• **Document passage**
★ ★ ★ ★ ★ ★ ★

In the 2010 French Open, seeded 19th, he beat Robin Haase in five sets. In the second round, he beat Steve Darcis in straight sets. After beating Alexandr Dolgopolov in the third round, he managed to upset Fernando Verdasco in the fourth round in four sets, 6–1, 4–6, 6–1, 6–4. Almagro then bowed out in straight sets in the quarterfinals, losing a closely contested match against eventual champion Rafael Nadal, 6–7, 6–7, 4–6.

At the 2010 Wimbledon Championships, Almagro suffered a first-round exit to Italian Andreas Seppi, 6–7, 6–7, 2–6.

After this, Almagro traveled to his first clay-court tournament since Roland Garros, the 2010 Swedish Open. He defeated Jarkko Nieminen, 6–4, 6–4, Croatian qualifier Franko Škugor, 4–6, 6–4, 6–0, in the quarterfinals. In the semifinals, he defeated fellow Spaniard Tommy Robredo, 6–1, 6–3, and then in the final he defeated home favourite, top seed, and defending champion Robin Söderling, 7–5, 3–6, 6–2, to snap a 17-month title drought dating back to February 2009 in Acapulco. Almagro then played in the 2010 International German Open, where he was stunned in the opening round by Uzbekistani Denis Istomin, 6–7, 6–7. After this, he appeared at the 2010 Allianz Suisse Open Gstaad as second seed. He won the tournament after defeating compatriot Marcel Granollers, 7–6, 3–6, 6–3, Swiss wildcard Michael Lammer, 3–6, 6–3, 6–2, Frenchman Jérémy Chardy, 6–2, 7–6, and then another fellow Spaniard Daniel Gimeno-Traver, 7–6, 3–6, 6–3. In the final, he defeated Richard Gasquet, 7–5, 6–1, to clinch the title.

At the 2010 US Open, Almagro beat Potito Starace and Guillermo García-López, both in four sets, before losing to Sam Querrey in the third round in straight sets, 3–6, 4–6, 4–6.

2011

Almagro began his year at the 2011 Heineken Open in New Zealand. Seeded second, he received a bye into the second round. In his first match, he beat Victor Hănescu, 6–4, 7–6, to advance to the quarterfinals, where he won against Adrian Mannarino, 7–6, 6–7, 6–2, to advance to the semifinals, where he was defeated by David Nalbandian, 4–6, 2–6.

★ ★ ★ ★ ★ ★ ★

• **Tasks to complete**
(A) Decide whether each statement agrees with the passage on Almagro's 2010 and 2011 matches. Answer yes or no for each, and quote the words of the passage that settle it. (i) Almagro lost in the first round of the 2010 Wimbledon Championships to Andreas Seppi. (ii) Almagro lost the final of the 2010 Swedish Open to Robin Söderling. (iii) Almagro was the top seed at the 2011 Heineken Open.
(B) Reproduce the passage on Almagro's 2010 and 2011 matches word for word, from "At the 2010 US" up to and including "3–6, 4–6, 4–6.".

• **Data segment**
★ ★ ★ ★ ★ ★ ★

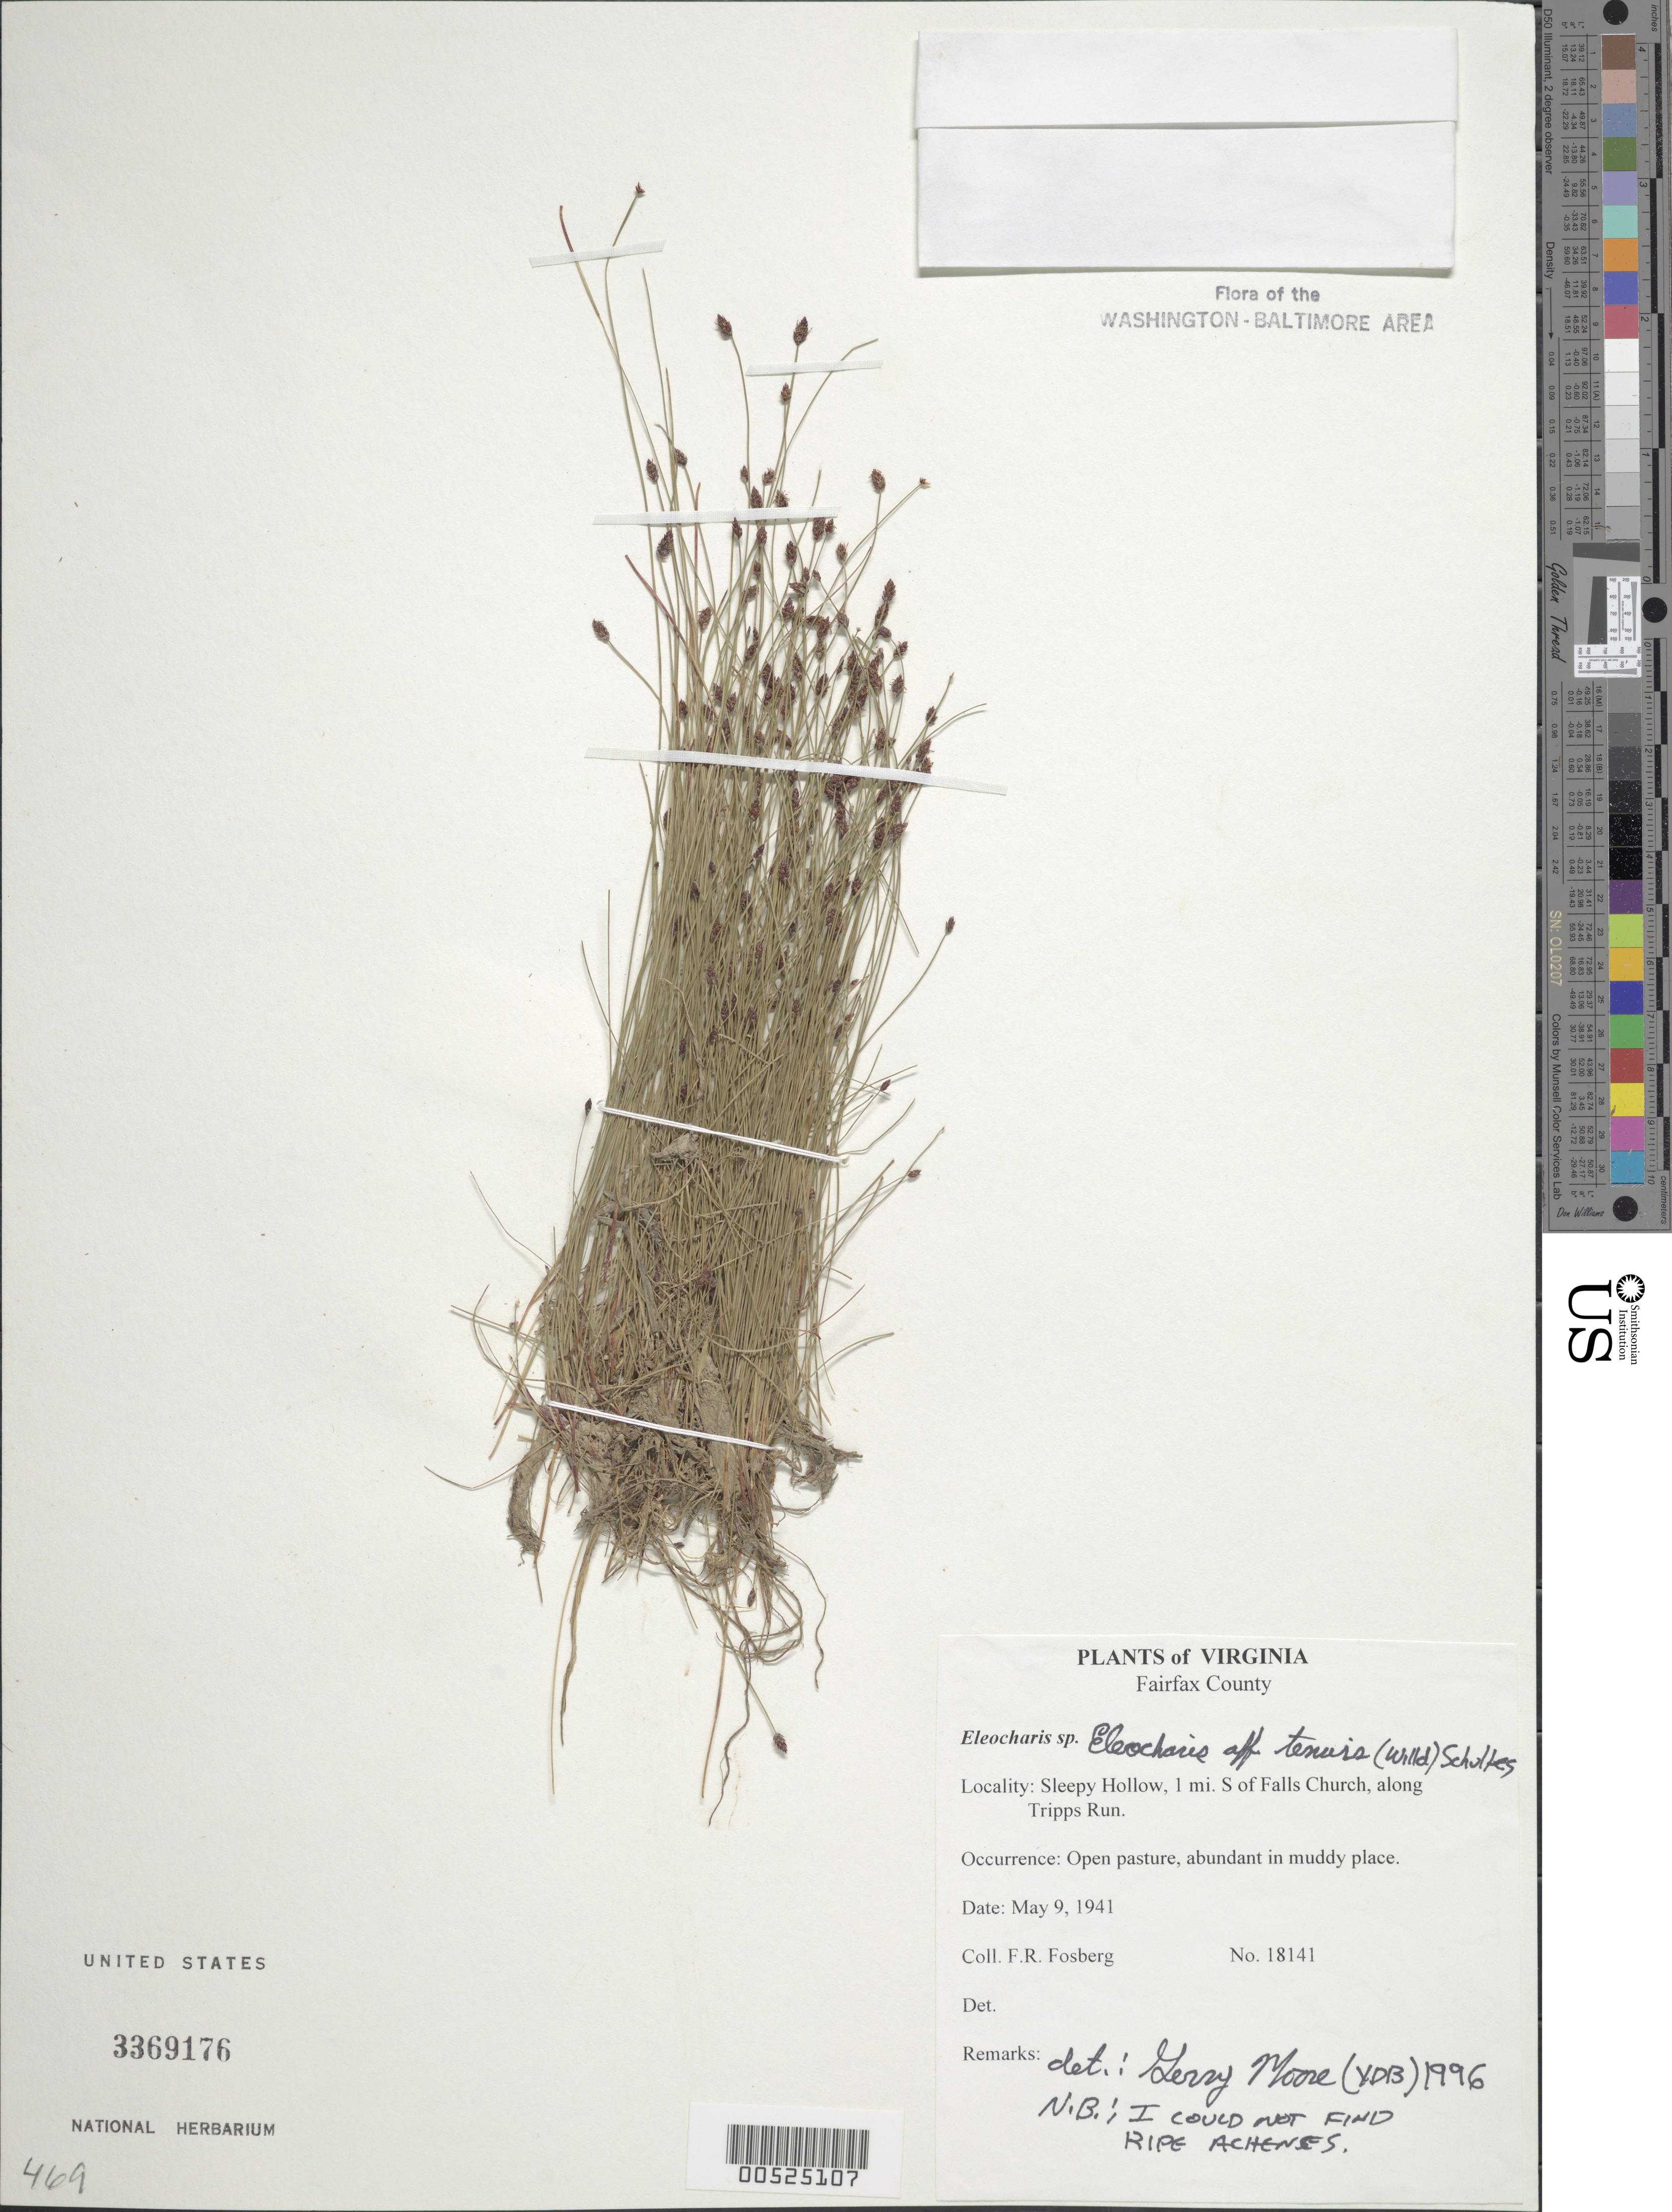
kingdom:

★ ★ ★ ★ ★ ★ ★

• **Outputs in order**
(A)
(i) Yes: "Almagro suffered a first-round exit to Italian Andreas Seppi"
(ii) No: "in the final he defeated home favourite, top seed, and defending champion Robin Söderling"
(iii) No: "Seeded second, he received a bye into the second round."

(B)
At the 2010 US Open, Almagro beat Potito Starace and Guillermo García-López, both in four sets, before losing to Sam Querrey in the third round in straight sets, 3–6, 4–6, 4–6.